Unexpectedly, the most predictive variable is the birth country of the individual player. Depending on the home country of the player, their salary can be expected to be between $4M more, or $6M less. More analysis should be conducted to determine if the is a result of stronger baseball training in certain countries that is driving this, if there are regional characteristics that are impacting the quality of players from a country, or if there are underlying biases that are impacting how much they are paying players.

The analysis shows that the is clear difference between the have teams, and the have not teams, in terms of their salaries. Depending on the grouping of team, the top and bottom team clusters have a $4M range between their coefficients. This is factor that the salary cap is meant to address, so that they teams than have more money to spend on players are able to buy talent that the other teams can't afford. This shows that there is still significant variance between the teams ability or willingness to pay.

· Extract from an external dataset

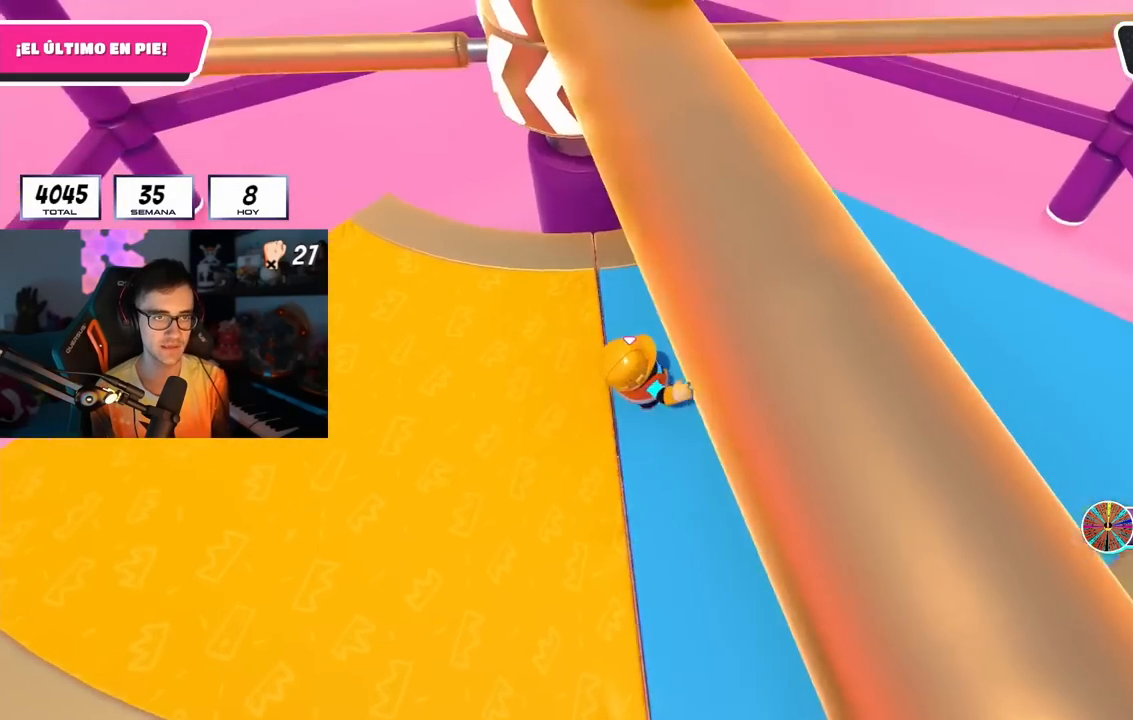
{"buttons": ["CROSS"], "left_stick": "up-right", "right_stick": "center", "events": [[33, "left_stick", "up-left"], [183, "left_stick", "up-right"], [283, "left_stick", "down-right"], [333, "left_stick", "down"], [350, "CROSS", "down"], [433, "left_stick", "up-right"]]}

The effect of a player having pinch run or pinch hit was unexpected. Pinch hitting or running in a season adjusted the expected player salary down by approximately $2M. This is likely due to the trend of using young, rookie players as pinch runners, because they don't want to risk injury to their sluggers.

The most valuable playing statistic is the on base percentage plus slugging (OPS). The better the OPS, the more money that a player can expect to make. This makes sense, as the goal of the game is to get on base and score runs, and this factor is the primary indicator of a player's ability to do this.

Right-handed throwing is more valuable according to the regression coefficients than left-handed throwing, although that could be bias by the number of players that are right-handed.

The model also shows that the batters who can bat from both side of the plate have a higher predicted salary than those players with the same metics who are only single sided batters. left-handed batters have a positive impact on salary, while right-handed batters have a negative impact on the player salary. Being a switch hitter is a valuable commodity as managers match the hitting direction of the batter to the throwing hand of the opposing pitcher. Left-handed batters are less common than right-handed batters, therefore appear to command a premium on the market.

The least impactful variable is the height of the player, which has a minimal impact on the model. As a fielder, taller is generally better, but the impact on the salary of the player is minimal.

Conclusions

There are other factors that should be explored, including a time analysis of the career of baseball players and an analysis of why certain countries produce higher paid players than others, this analysis provides a strong base analysis.

This analysis shows that there are factors that the player cannot impact, such as their country of birth, age, and number of years in the major league.

There are also factors that the player can impact that will increase their salary. For example, targeting contracts with specific teams and increasing their OPS.